Laser Chips Achieve Quantum Tasks on Trapped Ion Qubit

University of California - Santa Barbara

(Santa Barbara, Calif.) — In an ongoing effort to bring quantum science out of the tightly controlled lab environment and into the field, researchers from UC Santa Barbara and the University of Massachusetts Amherst have, for the first time, demonstrated a chip-scale, stabilized, visible light laser that drives a trapped ion atomic optical clock and quantum qubit, paving the way toward compact, portable and scalable trapped-ion quantum information systems.

"This work is foundational in that we demonstrated that chip-scale integrated photonic stabilized lasers can be used to connect precision light to one of the narrowest atomic optical transitions that people work with, with the trapped ion itself created on a surface trap chip operating at room temperature," said Daniel Blumenthal , a professor of electrical and computer engineering at UCSB and a senior author of a paper published in Nature Communications .

Miniaturization is the name of the game for Blumenthal's research group, which is working to shrink what are normally large lasers and optical components and often room-sized quantum optical light-matter experiments, down to about the size of a deck of cards. The traditional lasers and other components that power these experiments typically occupy 90% of the setup on table-tops and equipment racks that require hand-tuning and are very susceptible to environmental disturbances.
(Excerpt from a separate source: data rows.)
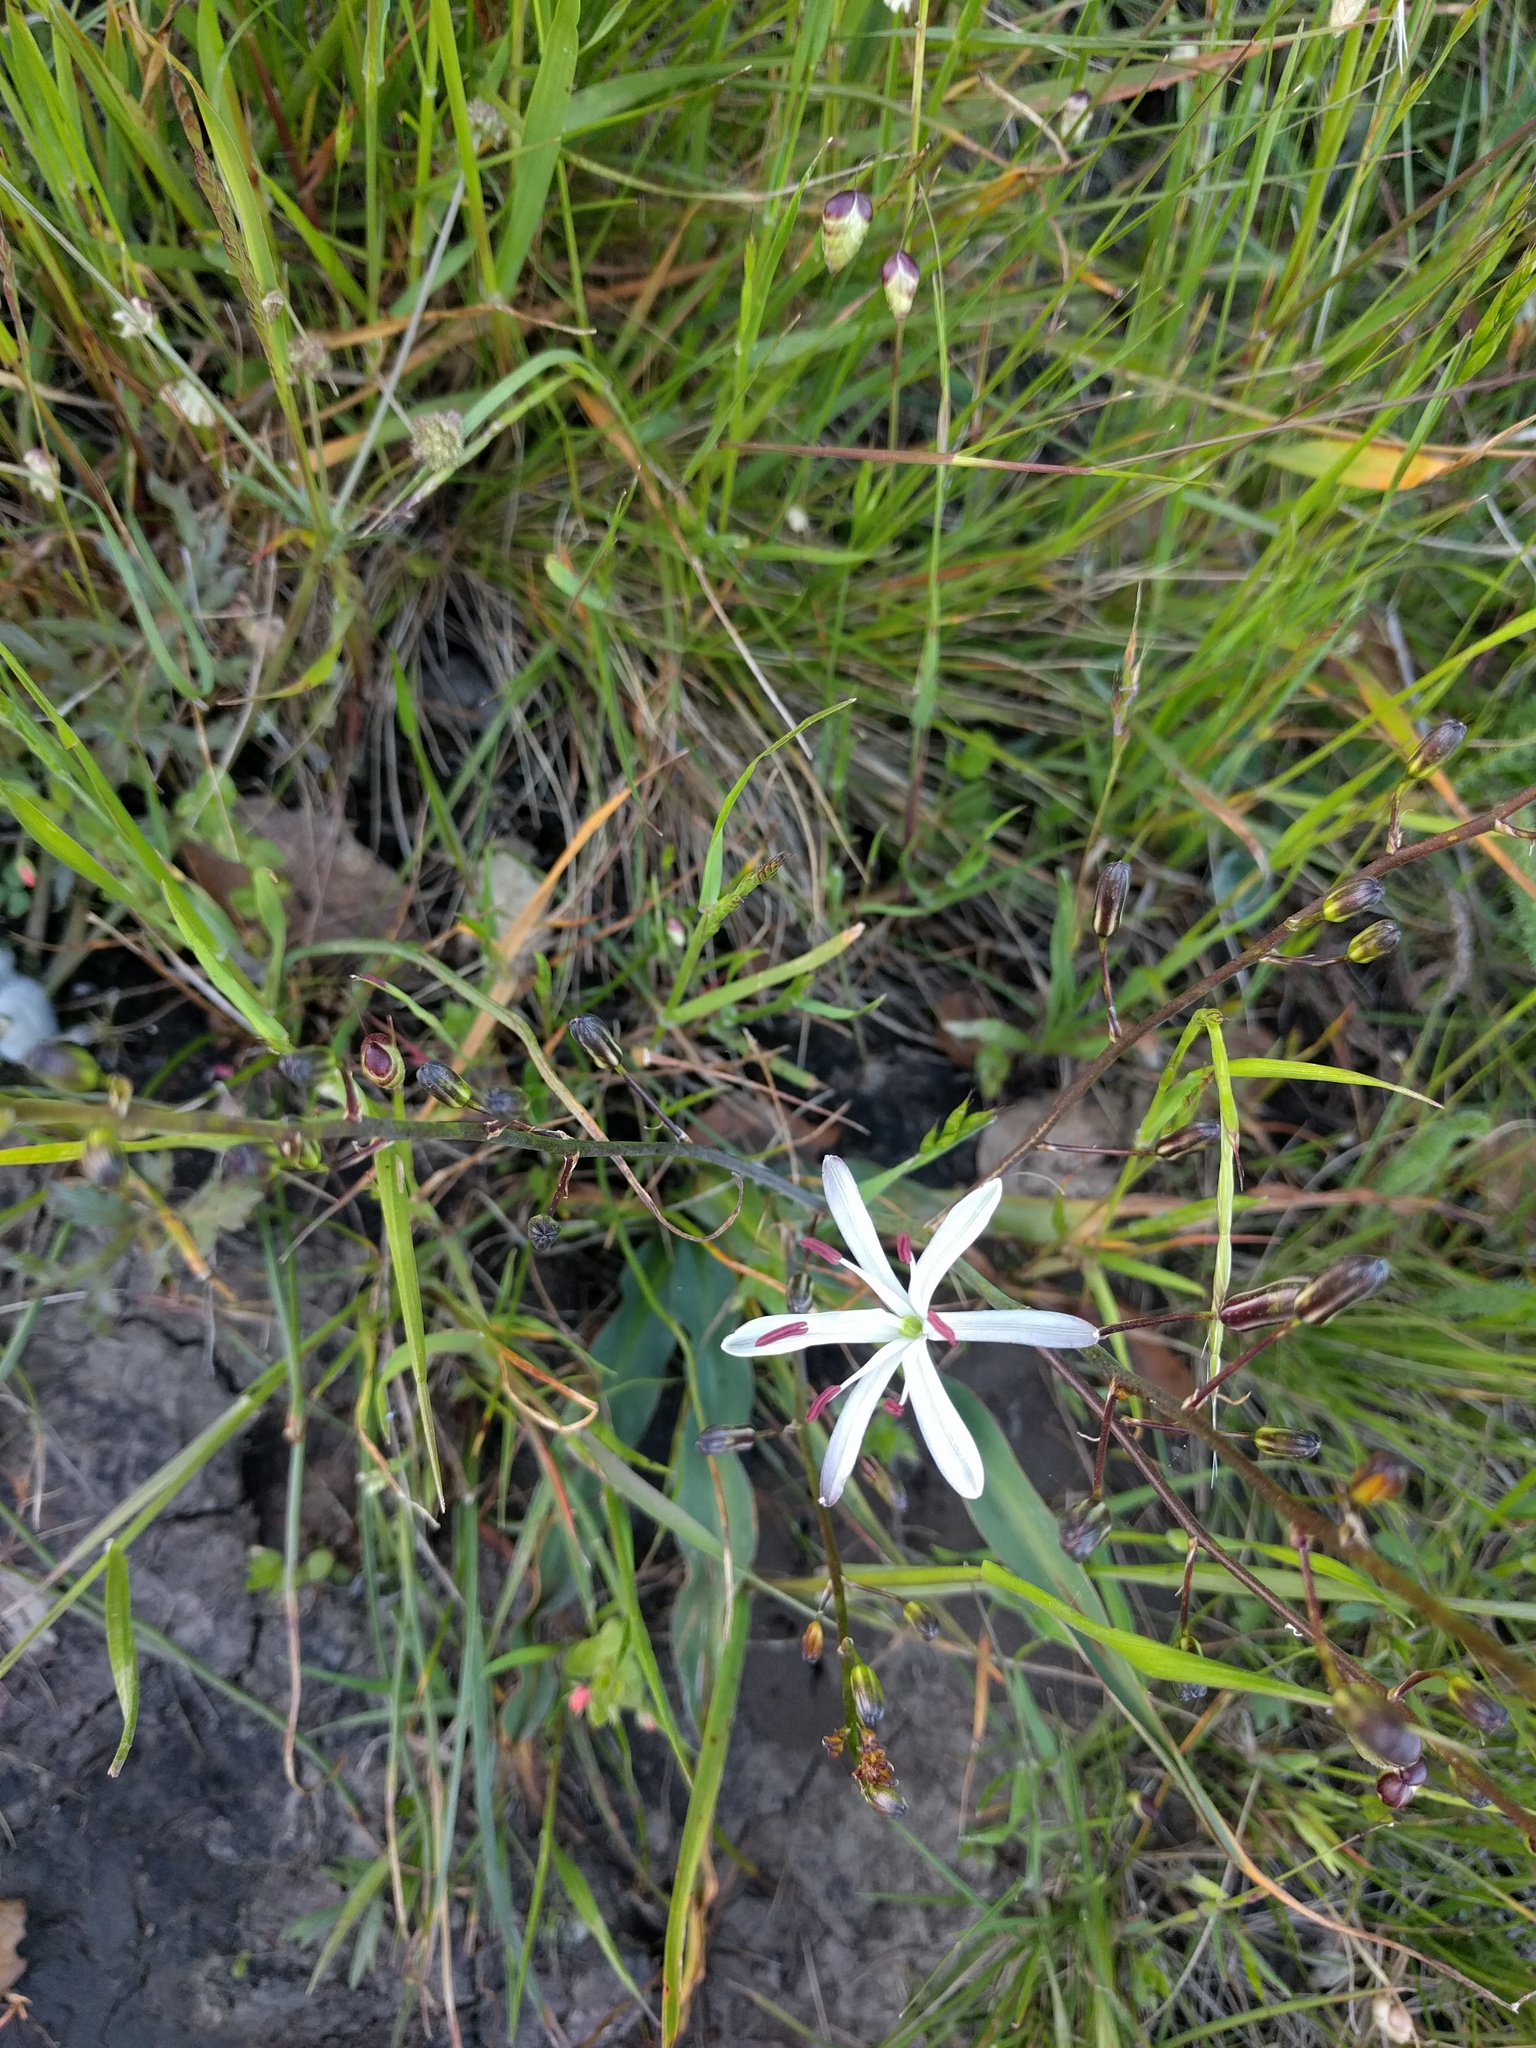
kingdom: Plantae
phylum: Tracheophyta
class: Liliopsida
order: Asparagales
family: Asparagaceae
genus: Chlorogalum
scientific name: Chlorogalum pomeridianum
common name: Amole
In scaling these components down to the chip and providing room temperature operation, it becomes possible to bring the power and precision of quantum measurement, sensing and computation to more researchers and to a wider variety of experiments, as well as making these technologies more robust and portable.

"These portable quantum circuits can then be located at many places on the Earth and flown in satellites, to the moon, and into space," Blumenthal said. "The ability to use these precision portable clocks opens a wealth of applications and fundamental science including search for dark matter and dark energy, the mapping of gravity, and measurement of general relativity and the search for fundamental constants, and possible time varying changes in these constants." Networks of these clocks can sense and measure gravity on Earth and create gravity maps around other solar objects, he added, or sense shifts in geological conditions.

For this project, conducted in collaboration with UMass Amherst electrical and computer engineering professor Robert Niffenegger's group, the researchers focused on a core aspect of quantum experimentation: the trapping, state preparation and manipulating of the quantum particles — in this case trapped ions — that could then be used for quantum operations. Depending on the experiment, these ions can be used to sense, measure, timekeep and compute to the finest, most precise levels possible.

Lasers are essential to help the ions get into their quantum state and measure and control it. The laser employed by Blumenthal's group to do this is a visible light Brillouin laser that has such low frequency noise that it enables superior quantum operations compared to traditional lasers. Equally as important, this chip scale Brillouin laser is anchored to a second chip that contains an integrated coil resonator — a technology pioneered by the Blumenthal group — that keeps the laser light in range of the extremely precise strontium clock transition long enough to lock the laser to the ion in a highly sensitive operation that typically requires relatively bulky table top components.

The next pieces to put into place are all of the additional lasers required for state preparation and management (SPAM), clock and qubit control and the "physics package" that houses the surface electrode ion trap.

"If you want scalability or portability with quantum technology, you need the laser systems to all be on chip too," Nifenegger said. "We could have millions of qubits on one chip in a way that is not possible if you needed rooms full of lasers and optics. If you're serious about getting to that scale, you have to look at how traditional computers have scaled through integration. That's the vision we're following."

The researchers tested how their design performs key quantum operations, including SPAM and trapped-ion spectroscopy. A qubit is the basic unit of information in quantum computing, similar to a classical computer's "bit," however unlike digital bits, which exist in a known state of 0 or 1, a qubit can exist in a combination of both 0 and 1 states simultaneously, giving it the ability to solve far more complex problems in less time than classical computing can typically handle. The challenge is in preserving the very delicate quantum state while the quantum operations are performed.

The researchers were able to demonstrate that they could achieve 99.6% SPAM fidelity with less than half the number of control pulses than required by a table top standard laser, thus reducing the SPAM preparation time and speeding up the eventual computation or sensing time. Their results show the system sets the stage in terms of high-fidelity qubit SPAM required for the next steps toward logical qubits and quantum computing, while further improvements will enable applications in quantum sensing.

This result is the latest in the Blumenthal Lab's effort to create a complete chip-scale photonic system for quantum experiments that involve trapped ions and neutral atoms, an effort that has been marked with breakthroughs and progress in integrating tiny form factor lasers and the components needed to tune, stabilize and guide the light around in a palm sized device.

"We are only at the beginning of this journey and I am really excited to see how the next several years play out," Blumenthal said. "Whereas conventional wisdom was that integrated lasers and photonics only enabled portability at the expense of performance, we are today seeing that integration can bring about improved performance. Partnering with physicists will bring about a new era of integrated physics experiments, and it will be exciting times."